Records provided
____________________
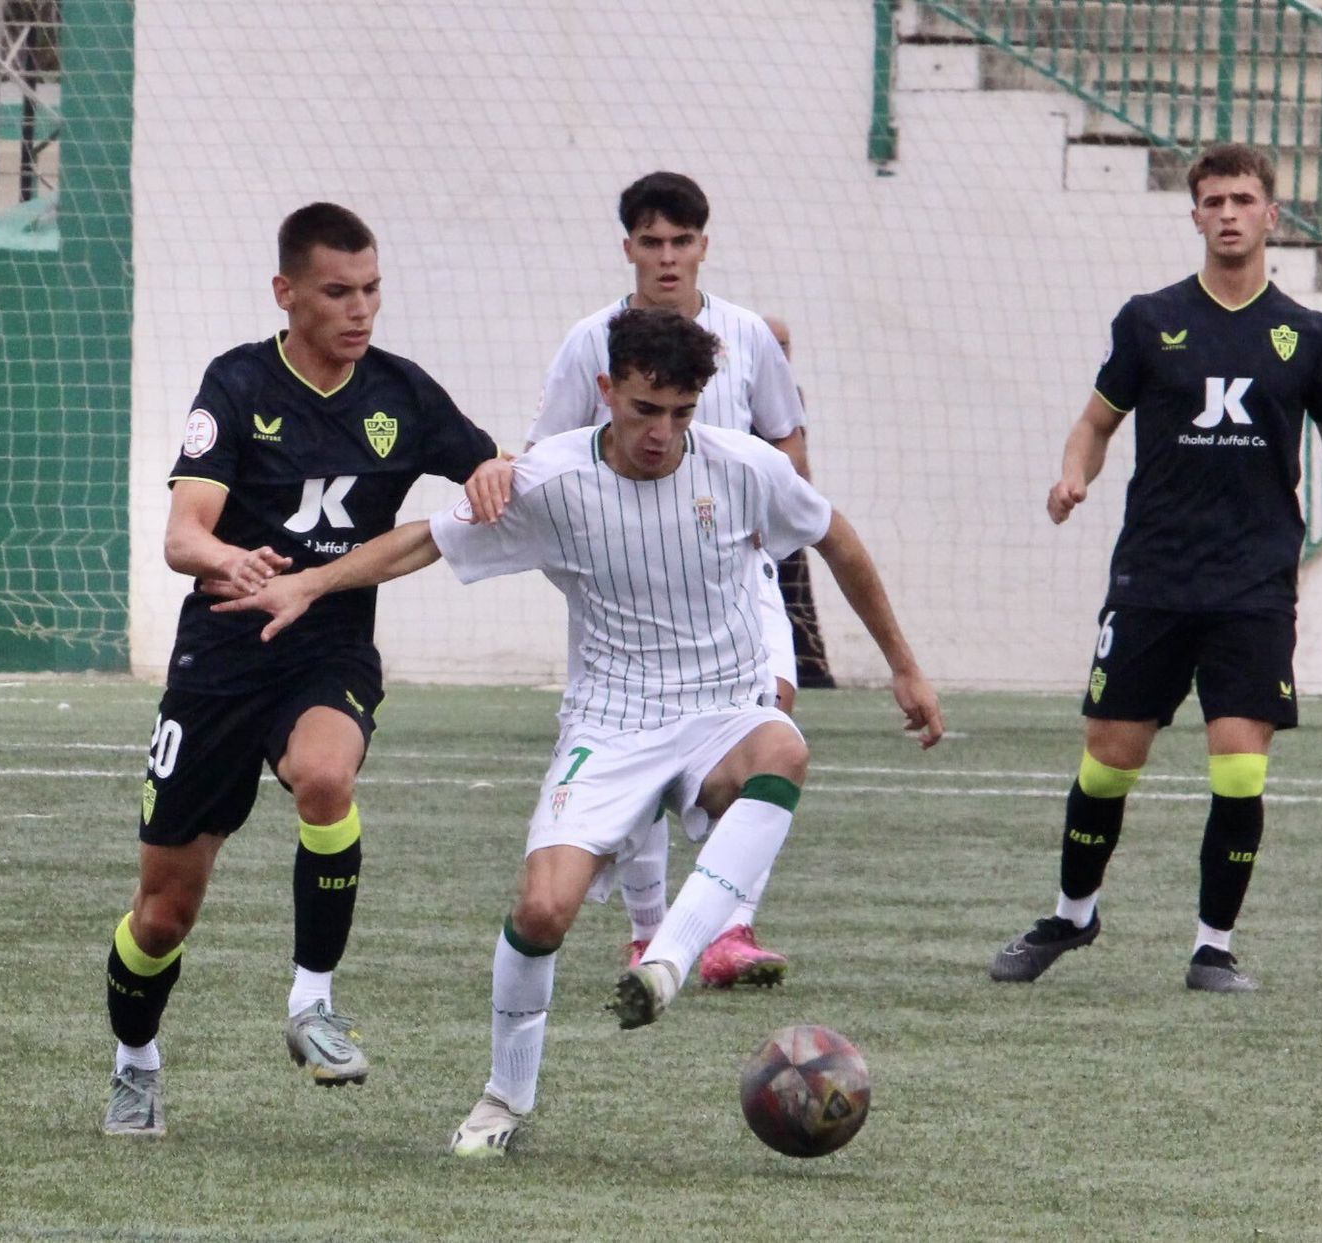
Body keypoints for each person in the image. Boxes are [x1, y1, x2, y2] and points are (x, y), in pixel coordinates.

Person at [216, 307, 944, 1157]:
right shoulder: (553, 479)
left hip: (722, 708)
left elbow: (837, 539)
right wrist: (311, 583)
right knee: (543, 909)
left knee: (783, 746)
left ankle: (666, 959)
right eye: (644, 409)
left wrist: (904, 665)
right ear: (607, 391)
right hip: (610, 722)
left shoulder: (745, 467)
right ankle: (504, 1098)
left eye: (681, 412)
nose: (661, 432)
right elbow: (424, 541)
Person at [101, 202, 504, 1136]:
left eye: (371, 289)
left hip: (328, 647)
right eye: (337, 292)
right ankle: (135, 1062)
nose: (360, 309)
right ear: (286, 293)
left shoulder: (402, 394)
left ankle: (311, 1002)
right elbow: (183, 534)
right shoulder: (238, 383)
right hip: (221, 657)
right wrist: (229, 560)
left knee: (325, 775)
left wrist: (497, 471)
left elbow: (492, 471)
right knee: (163, 914)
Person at [990, 143, 1322, 993]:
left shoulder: (1308, 335)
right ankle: (1072, 914)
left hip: (1254, 582)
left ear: (1271, 214)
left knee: (1239, 766)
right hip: (1155, 575)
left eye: (1244, 199)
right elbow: (1095, 423)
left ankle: (1213, 947)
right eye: (1214, 201)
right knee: (1109, 760)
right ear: (1195, 214)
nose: (1229, 213)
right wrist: (1073, 475)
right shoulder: (1148, 320)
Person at [527, 171, 813, 988]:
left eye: (681, 241)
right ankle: (648, 931)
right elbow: (542, 453)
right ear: (628, 248)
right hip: (627, 586)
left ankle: (728, 925)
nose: (666, 256)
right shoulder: (591, 340)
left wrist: (775, 524)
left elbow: (787, 437)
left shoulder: (747, 334)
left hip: (733, 569)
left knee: (769, 721)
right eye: (651, 241)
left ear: (703, 247)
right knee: (645, 737)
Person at [763, 314, 837, 691]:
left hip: (783, 510)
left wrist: (801, 500)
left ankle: (811, 670)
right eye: (771, 345)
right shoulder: (748, 391)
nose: (779, 353)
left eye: (784, 345)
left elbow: (798, 454)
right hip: (749, 514)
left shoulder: (792, 393)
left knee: (795, 591)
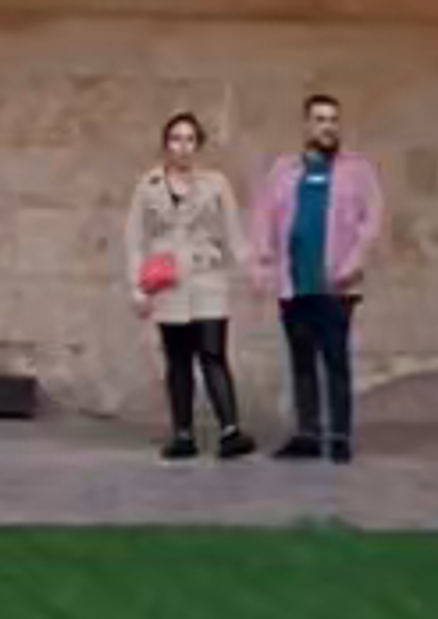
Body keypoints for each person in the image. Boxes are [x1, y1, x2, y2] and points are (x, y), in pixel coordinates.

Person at [124, 109, 256, 461]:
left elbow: (234, 231)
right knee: (178, 357)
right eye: (176, 139)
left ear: (198, 145)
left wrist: (252, 266)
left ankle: (230, 430)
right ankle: (183, 433)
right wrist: (136, 285)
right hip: (168, 280)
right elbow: (134, 238)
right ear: (166, 144)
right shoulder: (149, 185)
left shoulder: (216, 183)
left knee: (212, 352)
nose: (182, 146)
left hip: (207, 276)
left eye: (189, 140)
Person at [270, 87, 384, 463]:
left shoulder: (358, 170)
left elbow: (372, 221)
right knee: (301, 360)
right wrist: (264, 265)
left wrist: (353, 263)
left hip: (337, 284)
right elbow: (265, 218)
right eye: (320, 120)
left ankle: (339, 435)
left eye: (333, 120)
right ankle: (307, 433)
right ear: (307, 125)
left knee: (335, 360)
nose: (328, 127)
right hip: (295, 282)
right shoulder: (284, 170)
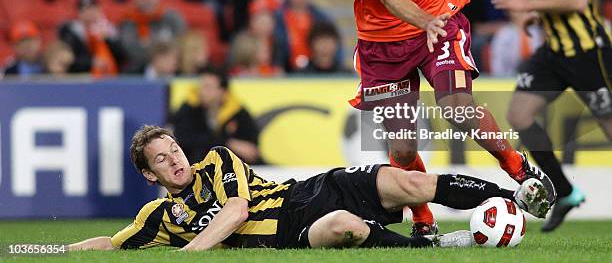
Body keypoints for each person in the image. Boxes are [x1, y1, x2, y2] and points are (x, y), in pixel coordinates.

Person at [347, 0, 558, 235]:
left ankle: (518, 169)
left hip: (442, 19)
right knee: (404, 148)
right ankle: (424, 222)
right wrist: (422, 20)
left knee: (457, 109)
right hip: (383, 42)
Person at [69, 125, 551, 251]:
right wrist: (51, 247)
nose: (176, 160)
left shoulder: (215, 161)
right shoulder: (156, 221)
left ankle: (515, 198)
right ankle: (434, 246)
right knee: (344, 228)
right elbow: (111, 245)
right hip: (293, 230)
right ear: (150, 176)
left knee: (407, 181)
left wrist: (191, 250)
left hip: (312, 188)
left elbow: (235, 211)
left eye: (174, 149)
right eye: (162, 159)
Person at [489, 0, 612, 232]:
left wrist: (526, 2)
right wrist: (535, 15)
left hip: (587, 51)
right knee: (520, 114)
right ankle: (564, 191)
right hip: (554, 50)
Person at [171, 67, 261, 164]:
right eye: (201, 86)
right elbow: (184, 139)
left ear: (222, 91)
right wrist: (228, 143)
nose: (202, 91)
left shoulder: (236, 111)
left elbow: (251, 146)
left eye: (208, 87)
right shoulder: (189, 108)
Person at [119, 0, 186, 73]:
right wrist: (157, 56)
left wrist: (148, 45)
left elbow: (182, 43)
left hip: (174, 66)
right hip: (141, 70)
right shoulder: (128, 21)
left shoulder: (172, 17)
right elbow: (130, 49)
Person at [58, 0, 126, 76]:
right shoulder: (70, 31)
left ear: (99, 9)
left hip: (110, 75)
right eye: (84, 10)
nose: (88, 13)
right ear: (78, 13)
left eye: (91, 9)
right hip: (81, 77)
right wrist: (91, 62)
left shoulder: (109, 29)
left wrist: (107, 39)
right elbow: (67, 59)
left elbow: (123, 56)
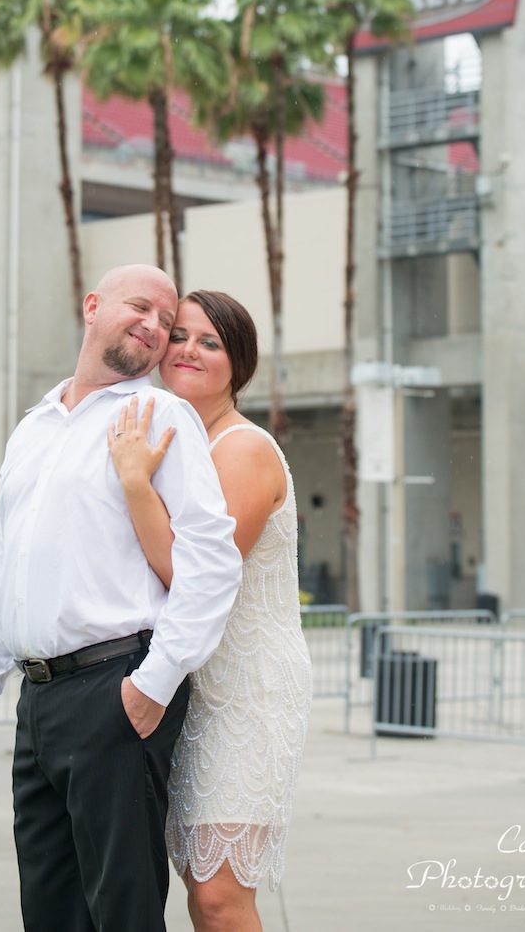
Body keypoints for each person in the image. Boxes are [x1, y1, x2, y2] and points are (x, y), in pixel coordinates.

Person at [0, 265, 242, 932]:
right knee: (49, 908)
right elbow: (3, 578)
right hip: (39, 700)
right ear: (93, 305)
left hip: (118, 689)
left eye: (165, 320)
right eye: (141, 306)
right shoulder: (31, 430)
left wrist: (153, 683)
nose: (154, 326)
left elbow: (211, 563)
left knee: (123, 911)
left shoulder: (161, 415)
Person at [107, 290, 312, 932]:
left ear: (238, 365)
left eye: (211, 341)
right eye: (180, 336)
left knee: (221, 899)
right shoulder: (178, 441)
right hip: (187, 689)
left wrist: (135, 483)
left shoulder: (242, 450)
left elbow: (189, 577)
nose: (188, 350)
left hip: (247, 695)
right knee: (199, 893)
____________________
Transcribe the records above exactly, leaving out every picture.

Answer for this exercise
Body keypoints for each person in the image. Boxes are [x1, y1, x2, y2] and points are (x, y), in pixel coordinates.

Person at [216, 307, 944, 1157]:
right shoulder: (553, 479)
left hip: (722, 708)
left elbow: (837, 539)
right wrist: (311, 583)
right knee: (543, 909)
left knee: (783, 746)
left ankle: (666, 959)
right eye: (644, 409)
left wrist: (904, 665)
right ear: (607, 391)
right hip: (610, 722)
left shoulder: (745, 467)
right ankle: (504, 1098)
left eye: (681, 412)
nose: (661, 432)
right elbow: (424, 541)
Person at [101, 202, 504, 1136]:
left eye: (371, 289)
left hip: (328, 647)
right eye: (337, 292)
right ankle: (135, 1062)
nose: (360, 309)
right ear: (286, 293)
left shoulder: (402, 394)
left ankle: (311, 1002)
right elbow: (183, 534)
right shoulder: (238, 383)
right hip: (221, 657)
right wrist: (229, 560)
left knee: (325, 775)
left wrist: (497, 471)
left elbow: (492, 471)
right knee: (163, 914)
Person at [990, 143, 1322, 993]:
left shoulder: (1308, 335)
right ankle: (1072, 914)
left hip: (1254, 582)
left ear: (1271, 214)
left knee: (1239, 766)
right hip: (1155, 575)
left eye: (1244, 199)
right elbow: (1095, 423)
left ankle: (1213, 947)
right eye: (1214, 201)
right knee: (1109, 760)
right ear: (1195, 214)
nose: (1229, 213)
right wrist: (1073, 475)
right shoulder: (1148, 320)
Person at [527, 171, 813, 988]:
left eye: (681, 241)
right ankle: (648, 931)
right elbow: (542, 453)
right ear: (628, 248)
right hip: (627, 586)
left ankle: (728, 925)
nose: (666, 256)
right shoulder: (591, 340)
left wrist: (775, 524)
left elbow: (787, 437)
left shoulder: (747, 334)
left hip: (733, 569)
left knee: (769, 721)
right eye: (651, 241)
left ear: (703, 247)
right knee: (645, 737)
Person at [763, 314, 837, 691]:
left hip: (783, 510)
left wrist: (801, 500)
left ankle: (811, 670)
right eye: (771, 345)
right shoulder: (748, 391)
nose: (779, 353)
left eye: (784, 345)
left elbow: (798, 454)
right hip: (749, 514)
left shoulder: (792, 393)
left knee: (795, 591)
Body keypoints for each person in the image. Boxes are [x1, y1, x2, y2] and points are (x, y), in pixel coordinates.

Person at [124, 109, 256, 461]:
left elbow: (234, 231)
right knee: (178, 357)
right eye: (176, 139)
left ear: (198, 145)
left wrist: (252, 266)
left ankle: (230, 430)
right ankle: (183, 433)
right wrist: (136, 285)
right hip: (168, 280)
right elbow: (134, 238)
right ear: (166, 144)
right shoulder: (149, 185)
left shoulder: (216, 183)
left knee: (212, 352)
nose: (182, 146)
left hip: (207, 276)
left eye: (189, 140)
Person at [270, 87, 384, 463]:
left shoulder: (358, 170)
left elbow: (372, 221)
right knee: (301, 360)
right wrist: (264, 265)
left wrist: (353, 263)
left hip: (337, 284)
right elbow: (265, 218)
right eye: (320, 120)
left ankle: (339, 435)
left eye: (333, 120)
right ankle: (307, 433)
right ear: (307, 125)
left knee: (335, 360)
nose: (328, 127)
right hip: (295, 282)
right shoulder: (284, 170)
Body keypoints for each person in the image. Boxes are [x1, y1, x2, y2] and points are (x, y), in pixel coordinates.

Person at [347, 0, 558, 235]:
left ankle: (518, 169)
left hip: (442, 19)
right knee: (404, 148)
right ankle: (424, 222)
right wrist: (422, 20)
left knee: (457, 109)
right hip: (383, 42)
Person at [69, 125, 551, 251]:
right wrist: (51, 247)
nose: (176, 160)
left shoulder: (215, 161)
right shoulder: (156, 221)
left ankle: (515, 198)
right ankle: (434, 246)
right knee: (344, 228)
right elbow: (111, 245)
right hip: (293, 230)
right ear: (150, 176)
left knee: (407, 181)
left wrist: (191, 250)
left hip: (312, 188)
left elbow: (235, 211)
left eye: (174, 149)
right eye: (162, 159)
Person at [489, 0, 612, 232]:
left wrist: (526, 2)
right wrist: (535, 15)
left hip: (587, 51)
right knee: (520, 114)
right ankle: (564, 191)
right hip: (554, 50)
Person at [171, 67, 261, 164]:
right eye: (201, 86)
right elbow: (184, 139)
left ear: (222, 91)
right wrist: (228, 143)
nose: (202, 91)
left shoulder: (236, 111)
left elbow: (251, 146)
left eye: (208, 87)
right shoulder: (189, 108)
Person at [119, 0, 186, 73]:
right wrist: (157, 56)
left wrist: (148, 45)
left elbow: (182, 43)
left hip: (174, 66)
right hip: (141, 70)
right shoulder: (128, 21)
left shoulder: (172, 17)
right elbow: (130, 49)
Person at [58, 0, 126, 76]:
right shoulder: (70, 31)
left ear: (99, 9)
left hip: (110, 75)
right eye: (84, 10)
nose: (88, 13)
right ear: (78, 13)
left eye: (91, 9)
right hip: (81, 77)
right wrist: (91, 62)
left shoulder: (109, 29)
left wrist: (107, 39)
right elbow: (67, 59)
left elbow: (123, 56)
Body keypoints for each person in the image. Boxes are [x1, y1, x2, y2] and points are (x, y), in pixel coordinates.

Person at [0, 265, 242, 932]:
right knee: (49, 908)
right elbow: (3, 578)
right hip: (39, 700)
right ear: (93, 305)
left hip: (118, 689)
left eye: (165, 320)
right eye: (141, 306)
right shoulder: (31, 430)
left wrist: (153, 683)
nose: (154, 326)
left elbow: (211, 563)
left knee: (123, 911)
left shoulder: (161, 415)
Person at [107, 290, 312, 932]:
left ear: (238, 365)
left eye: (211, 341)
right eye: (180, 336)
left knee: (221, 899)
right shoulder: (178, 441)
right hip: (187, 689)
left wrist: (135, 483)
left shoulder: (242, 450)
left elbow: (189, 577)
nose: (188, 350)
left hip: (247, 695)
right knee: (199, 893)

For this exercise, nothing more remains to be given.